Phi^17 is the largest quant and they can be decomposed into units of 1/Phi^17.  Guaranteed never to make a unit circle. They would be somewhat smaller than or equal to the smallest unit of null as 1/Phi^17.

In base 2, the proton has about 109 units of variation devoted to mass, and it varies little so they are likely the most significant of our 16 total bits. They are something near the top four bits at Lagrange 1 and define the four unit circles. The electron seems to be about 1/17 of the rest masses of the quarks.

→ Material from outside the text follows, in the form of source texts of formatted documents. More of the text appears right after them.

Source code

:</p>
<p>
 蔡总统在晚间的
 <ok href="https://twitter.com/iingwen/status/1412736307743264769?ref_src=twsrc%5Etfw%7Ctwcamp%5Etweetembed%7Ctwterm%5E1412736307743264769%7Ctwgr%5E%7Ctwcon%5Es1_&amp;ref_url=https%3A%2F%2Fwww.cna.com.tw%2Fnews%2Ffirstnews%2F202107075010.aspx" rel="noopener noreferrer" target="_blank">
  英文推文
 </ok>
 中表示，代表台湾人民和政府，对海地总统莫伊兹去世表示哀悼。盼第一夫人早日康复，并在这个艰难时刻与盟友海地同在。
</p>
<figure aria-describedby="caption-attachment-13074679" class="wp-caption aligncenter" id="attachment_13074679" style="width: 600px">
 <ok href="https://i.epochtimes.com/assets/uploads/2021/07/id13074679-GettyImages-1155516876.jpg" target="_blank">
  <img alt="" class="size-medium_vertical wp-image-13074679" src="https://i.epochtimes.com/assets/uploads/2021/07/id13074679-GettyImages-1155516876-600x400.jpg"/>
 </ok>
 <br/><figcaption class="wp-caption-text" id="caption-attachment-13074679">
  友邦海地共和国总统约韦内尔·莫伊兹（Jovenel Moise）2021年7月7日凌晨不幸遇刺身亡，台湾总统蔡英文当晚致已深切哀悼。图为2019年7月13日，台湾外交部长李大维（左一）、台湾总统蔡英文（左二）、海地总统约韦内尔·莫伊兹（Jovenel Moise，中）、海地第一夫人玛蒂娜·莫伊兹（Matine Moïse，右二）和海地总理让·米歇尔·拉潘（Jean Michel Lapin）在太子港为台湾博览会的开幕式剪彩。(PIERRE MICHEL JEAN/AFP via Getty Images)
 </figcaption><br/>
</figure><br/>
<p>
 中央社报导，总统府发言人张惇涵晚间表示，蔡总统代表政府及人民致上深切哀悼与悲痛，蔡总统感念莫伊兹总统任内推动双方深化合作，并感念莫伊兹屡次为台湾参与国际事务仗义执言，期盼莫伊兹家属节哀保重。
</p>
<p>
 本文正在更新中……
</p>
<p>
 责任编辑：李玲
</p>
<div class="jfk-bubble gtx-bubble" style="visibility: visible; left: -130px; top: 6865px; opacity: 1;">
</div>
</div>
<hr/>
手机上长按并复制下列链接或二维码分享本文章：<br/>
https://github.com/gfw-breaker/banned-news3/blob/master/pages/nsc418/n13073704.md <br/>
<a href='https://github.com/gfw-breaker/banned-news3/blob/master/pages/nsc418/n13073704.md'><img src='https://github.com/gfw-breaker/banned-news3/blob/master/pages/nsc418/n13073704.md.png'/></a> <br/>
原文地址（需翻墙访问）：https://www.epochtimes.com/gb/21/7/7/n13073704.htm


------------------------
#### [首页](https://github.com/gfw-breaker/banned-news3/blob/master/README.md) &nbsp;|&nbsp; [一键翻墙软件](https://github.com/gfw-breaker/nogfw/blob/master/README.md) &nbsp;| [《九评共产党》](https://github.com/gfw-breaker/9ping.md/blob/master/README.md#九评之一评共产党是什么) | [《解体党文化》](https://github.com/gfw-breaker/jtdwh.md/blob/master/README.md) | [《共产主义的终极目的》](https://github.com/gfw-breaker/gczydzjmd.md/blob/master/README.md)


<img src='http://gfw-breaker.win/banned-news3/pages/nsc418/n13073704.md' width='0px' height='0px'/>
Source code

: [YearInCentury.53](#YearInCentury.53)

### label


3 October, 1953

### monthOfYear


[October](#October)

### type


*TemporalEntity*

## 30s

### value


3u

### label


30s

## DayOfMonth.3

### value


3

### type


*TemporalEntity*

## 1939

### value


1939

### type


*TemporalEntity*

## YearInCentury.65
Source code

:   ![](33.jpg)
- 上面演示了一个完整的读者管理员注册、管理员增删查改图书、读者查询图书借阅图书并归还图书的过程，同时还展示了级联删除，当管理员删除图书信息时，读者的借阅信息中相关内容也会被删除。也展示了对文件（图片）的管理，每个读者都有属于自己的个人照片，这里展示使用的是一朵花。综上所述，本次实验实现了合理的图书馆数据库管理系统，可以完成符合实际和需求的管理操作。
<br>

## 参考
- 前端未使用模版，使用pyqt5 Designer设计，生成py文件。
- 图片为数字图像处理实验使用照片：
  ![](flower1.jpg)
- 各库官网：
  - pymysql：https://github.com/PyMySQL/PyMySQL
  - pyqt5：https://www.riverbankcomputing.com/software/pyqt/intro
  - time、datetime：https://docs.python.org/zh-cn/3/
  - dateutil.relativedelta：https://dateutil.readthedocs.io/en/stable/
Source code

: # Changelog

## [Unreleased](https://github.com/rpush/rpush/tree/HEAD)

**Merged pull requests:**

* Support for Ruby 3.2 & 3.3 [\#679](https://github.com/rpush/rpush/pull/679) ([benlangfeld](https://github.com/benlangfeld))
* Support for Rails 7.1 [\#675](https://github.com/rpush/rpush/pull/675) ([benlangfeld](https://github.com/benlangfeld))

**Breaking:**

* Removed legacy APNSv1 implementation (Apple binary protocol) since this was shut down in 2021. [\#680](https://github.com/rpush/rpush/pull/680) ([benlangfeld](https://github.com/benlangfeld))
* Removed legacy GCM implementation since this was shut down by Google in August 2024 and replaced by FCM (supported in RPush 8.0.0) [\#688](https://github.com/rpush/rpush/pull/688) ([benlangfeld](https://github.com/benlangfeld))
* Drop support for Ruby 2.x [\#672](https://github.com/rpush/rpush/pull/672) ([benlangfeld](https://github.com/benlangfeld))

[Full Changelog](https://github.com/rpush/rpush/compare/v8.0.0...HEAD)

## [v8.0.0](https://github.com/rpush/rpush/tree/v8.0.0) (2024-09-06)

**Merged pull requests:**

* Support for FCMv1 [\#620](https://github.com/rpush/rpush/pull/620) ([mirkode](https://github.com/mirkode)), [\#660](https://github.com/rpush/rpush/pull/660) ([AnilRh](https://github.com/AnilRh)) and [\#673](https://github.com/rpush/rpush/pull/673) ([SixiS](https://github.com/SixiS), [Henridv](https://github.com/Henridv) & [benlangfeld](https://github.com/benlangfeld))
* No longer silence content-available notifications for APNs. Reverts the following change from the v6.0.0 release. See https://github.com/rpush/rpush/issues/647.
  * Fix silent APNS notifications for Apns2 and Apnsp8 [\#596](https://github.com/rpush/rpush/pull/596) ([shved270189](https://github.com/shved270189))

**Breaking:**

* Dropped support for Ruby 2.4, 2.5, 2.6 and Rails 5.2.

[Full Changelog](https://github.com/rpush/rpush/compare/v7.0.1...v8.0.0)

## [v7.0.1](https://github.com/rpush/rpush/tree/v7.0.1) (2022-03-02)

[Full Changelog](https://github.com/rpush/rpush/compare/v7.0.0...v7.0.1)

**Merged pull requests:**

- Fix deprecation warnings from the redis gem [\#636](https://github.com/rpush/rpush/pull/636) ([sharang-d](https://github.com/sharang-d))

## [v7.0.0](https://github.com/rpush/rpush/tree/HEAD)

So what do we make of the unit of charge in wave motion? It is one value that can appear in three locations, all rotations about a radial from the center of the unit circle. But the relative angle of that radial is determined by motion of the unit circle. The entire system is four gear systems, comprising 16 bits/ 4 (each, I think),  designed to move the four unit circles, all centered within the bandwidth of the gluon center.

What causes motion?
Deformation of the unit spheres by the action of the fractional bits, the 1/2^16, (I think) within the unit spheres, the inverse of the hyperbolic wave motion outside. These fraction changes of phase variation inside the unit spheres are actually designed to restore curvature. They will have the same degrees of freedom.

I am not sure about much of this, like are there four yardsticks with one Unit one each, or one yardstick with four unit ones? We only have about 16-19 total, so consider the electron. One for mass at Lagrange 1, one for spin at Lagrange 2 and one for charge at Lagrange 3. Including degrees of freedom, (which are bits, really, it has 6 bits. Higher orders of Lagrange are more minimum redundant, you get more bit action per degree than the lower orders.

Other clues:
Treated as four independent rulers, we have to identical quarks, which therefore must be positioned mostly orthogonal to each other. Second, all three spheres have the same degress of freedom, and must have the same number of equivalents bits (entropy).  And they are all equally subject to bandwidth restrictions, both in limits an separation of bits. So I am at least at 20 bits, but some of that is compaction because of Lagrange optimization.  It is four, including all bases, then we fit into the 156 bit system and still fill the bandwidth.

What about motion?
That seems to be another amount of entropy, no doesn't it? I have not figured that one out.